Shortest laser pulse lasts just 67 attoseconds
Researchers in the US have produced the shortest-ever laser pulses: just 67 billionths of a billionth of a second.
The feat surpasses the prior record of 80 attoseconds, set in 2008.
Like a camera with an ever-shorter flash, these 67-attosecond pulses will allow researchers to examine the very fastest natural processes.
The team behind the pulses, reporting in Optics Express, have also developed a novel detector to capture them - like a camera with a shutter speed to match.
The quest for the shortest laser pulse has been underway since the laser's first demonstration in 1960; the very first laser created pulses of about a thousandth of a second.
In recent years the field of "femtosecond" lasers - producing pulses lasting just millionths of a billionths of a second - have become widespread research tools.
These have allowed researchers to examine fast processes such as the making and breaking of chemical bonds, the study of which earned Ahmed Zewail the 1990 Nobel prize in chemistry.

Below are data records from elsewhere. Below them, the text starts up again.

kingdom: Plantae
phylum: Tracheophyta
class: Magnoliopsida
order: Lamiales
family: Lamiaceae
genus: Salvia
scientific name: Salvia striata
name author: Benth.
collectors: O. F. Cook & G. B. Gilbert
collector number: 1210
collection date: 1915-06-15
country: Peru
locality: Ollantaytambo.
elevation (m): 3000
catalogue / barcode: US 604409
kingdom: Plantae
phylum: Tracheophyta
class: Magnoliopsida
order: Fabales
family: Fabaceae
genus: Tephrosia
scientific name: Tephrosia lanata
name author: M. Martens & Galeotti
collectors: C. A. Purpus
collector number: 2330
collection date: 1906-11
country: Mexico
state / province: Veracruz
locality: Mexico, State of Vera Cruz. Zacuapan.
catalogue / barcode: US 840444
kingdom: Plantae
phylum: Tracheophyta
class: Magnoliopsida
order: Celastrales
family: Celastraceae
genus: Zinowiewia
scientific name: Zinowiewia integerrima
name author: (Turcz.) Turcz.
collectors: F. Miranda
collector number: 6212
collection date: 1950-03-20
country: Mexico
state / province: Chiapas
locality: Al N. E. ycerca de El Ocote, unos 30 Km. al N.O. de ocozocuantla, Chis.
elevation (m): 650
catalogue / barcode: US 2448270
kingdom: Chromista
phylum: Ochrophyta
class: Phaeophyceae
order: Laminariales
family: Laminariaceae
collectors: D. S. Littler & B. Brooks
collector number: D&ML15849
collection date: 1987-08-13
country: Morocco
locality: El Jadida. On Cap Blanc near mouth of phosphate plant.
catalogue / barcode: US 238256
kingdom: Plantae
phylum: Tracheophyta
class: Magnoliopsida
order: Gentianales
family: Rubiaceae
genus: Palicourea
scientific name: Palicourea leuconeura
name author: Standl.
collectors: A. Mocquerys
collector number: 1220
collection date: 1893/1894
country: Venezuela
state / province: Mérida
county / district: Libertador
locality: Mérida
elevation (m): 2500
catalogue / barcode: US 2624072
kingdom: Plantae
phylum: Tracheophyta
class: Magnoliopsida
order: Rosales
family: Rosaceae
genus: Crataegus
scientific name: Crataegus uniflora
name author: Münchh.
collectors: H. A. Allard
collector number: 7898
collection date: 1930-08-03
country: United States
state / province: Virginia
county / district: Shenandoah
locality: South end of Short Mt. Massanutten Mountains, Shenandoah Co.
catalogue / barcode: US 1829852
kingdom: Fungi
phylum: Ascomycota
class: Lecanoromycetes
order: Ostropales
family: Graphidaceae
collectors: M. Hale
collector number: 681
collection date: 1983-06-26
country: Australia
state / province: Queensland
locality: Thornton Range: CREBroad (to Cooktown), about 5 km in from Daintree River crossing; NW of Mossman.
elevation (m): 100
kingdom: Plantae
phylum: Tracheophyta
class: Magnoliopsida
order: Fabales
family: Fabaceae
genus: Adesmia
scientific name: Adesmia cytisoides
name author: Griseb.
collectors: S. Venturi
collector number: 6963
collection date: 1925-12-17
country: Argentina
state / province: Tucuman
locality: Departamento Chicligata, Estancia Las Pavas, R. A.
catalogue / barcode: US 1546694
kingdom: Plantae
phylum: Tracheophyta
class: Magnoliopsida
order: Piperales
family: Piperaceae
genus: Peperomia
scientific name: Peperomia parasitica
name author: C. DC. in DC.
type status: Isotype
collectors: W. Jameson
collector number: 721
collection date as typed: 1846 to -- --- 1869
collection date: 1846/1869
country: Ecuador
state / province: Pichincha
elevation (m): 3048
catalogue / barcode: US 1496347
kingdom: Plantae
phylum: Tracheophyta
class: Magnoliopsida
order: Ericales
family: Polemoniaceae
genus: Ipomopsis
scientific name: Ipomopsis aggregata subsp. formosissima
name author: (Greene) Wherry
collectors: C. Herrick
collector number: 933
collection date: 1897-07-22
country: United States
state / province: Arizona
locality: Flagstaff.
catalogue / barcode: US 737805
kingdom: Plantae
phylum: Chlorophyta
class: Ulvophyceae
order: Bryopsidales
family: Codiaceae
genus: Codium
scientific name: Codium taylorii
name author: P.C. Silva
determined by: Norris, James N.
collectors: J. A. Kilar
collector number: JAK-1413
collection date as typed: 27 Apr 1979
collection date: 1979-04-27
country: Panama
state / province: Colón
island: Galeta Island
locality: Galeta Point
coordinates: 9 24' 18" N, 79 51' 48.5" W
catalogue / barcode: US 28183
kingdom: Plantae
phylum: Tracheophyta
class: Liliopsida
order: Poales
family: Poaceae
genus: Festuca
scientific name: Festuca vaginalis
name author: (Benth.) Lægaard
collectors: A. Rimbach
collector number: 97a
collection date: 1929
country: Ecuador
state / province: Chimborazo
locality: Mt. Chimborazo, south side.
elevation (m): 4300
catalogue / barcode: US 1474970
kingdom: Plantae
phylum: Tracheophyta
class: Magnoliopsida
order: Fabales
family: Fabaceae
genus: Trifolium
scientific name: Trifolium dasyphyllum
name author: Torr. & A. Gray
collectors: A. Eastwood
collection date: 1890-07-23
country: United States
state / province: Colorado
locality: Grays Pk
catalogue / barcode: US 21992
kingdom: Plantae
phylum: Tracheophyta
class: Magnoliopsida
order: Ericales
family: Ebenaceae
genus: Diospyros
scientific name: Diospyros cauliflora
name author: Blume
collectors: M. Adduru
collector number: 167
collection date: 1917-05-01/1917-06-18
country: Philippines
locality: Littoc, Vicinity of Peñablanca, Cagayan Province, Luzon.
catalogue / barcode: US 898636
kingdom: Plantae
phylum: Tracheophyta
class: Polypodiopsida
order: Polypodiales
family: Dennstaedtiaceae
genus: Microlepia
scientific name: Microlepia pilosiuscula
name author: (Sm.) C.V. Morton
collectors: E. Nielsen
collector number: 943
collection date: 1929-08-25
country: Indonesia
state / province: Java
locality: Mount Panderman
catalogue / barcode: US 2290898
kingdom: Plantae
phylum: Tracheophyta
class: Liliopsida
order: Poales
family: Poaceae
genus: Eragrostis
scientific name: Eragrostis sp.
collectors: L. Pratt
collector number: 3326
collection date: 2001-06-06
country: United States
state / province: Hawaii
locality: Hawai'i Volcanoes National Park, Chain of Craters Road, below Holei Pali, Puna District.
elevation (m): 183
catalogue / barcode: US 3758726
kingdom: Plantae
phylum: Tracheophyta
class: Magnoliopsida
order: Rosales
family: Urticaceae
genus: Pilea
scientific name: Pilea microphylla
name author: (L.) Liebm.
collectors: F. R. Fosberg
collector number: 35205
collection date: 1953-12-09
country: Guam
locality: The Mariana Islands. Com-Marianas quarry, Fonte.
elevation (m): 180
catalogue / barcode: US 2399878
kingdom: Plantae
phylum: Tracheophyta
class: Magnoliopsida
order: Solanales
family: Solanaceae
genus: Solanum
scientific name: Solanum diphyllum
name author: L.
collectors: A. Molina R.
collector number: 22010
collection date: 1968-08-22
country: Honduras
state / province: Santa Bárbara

But even at those short time scales, some of the secrets of the microscopic world remain hidden, and it is only by moving to attosecond science that researchers can examine, for example, the very motion of subatomic particles within atoms or the mysterious world of quantum mechanics.
So Zenghu Chang, a professor at the University of Central Florida (UCF) in the US, has now smashed the record reported in Science in 2008 by refining a technique in which short pulses beget even shorter ones when they are shot into a focussed jet of inert gas.
The resulting pulses, still more than a femtosecond, include a wide range of colours in a region of the spectrum known as extreme UV, with wavelengths far shorter than those we can see: about 10-20 billionths of a metre.
But to get down to the world-record pulse length status, the team passed the pulses through a thin piece of zinc foil, which acts to slow some parts of the pulse relative to others - the result is that all of the colours within the pulses were squeezed into a shorter period of time.
As has become customary in this field of "ultrafast optics", the team has come up with an animal-based acronym to describe the approach: Dog, for double optical grating. (Other established acronymic approaches include Frog, Spider, and Grenouille - French for frog).
"Dr Chang's success in making ever-shorter light pulses helps open a new door to a previously hidden world, where we can watch electrons move in atoms and molecules, and follow chemical reactions as they take place," said physicist Michael Johnson, dean of UCF's College of Sciences.
"It is astounding to imagine that we may now be able to watch quantum mechanics in process."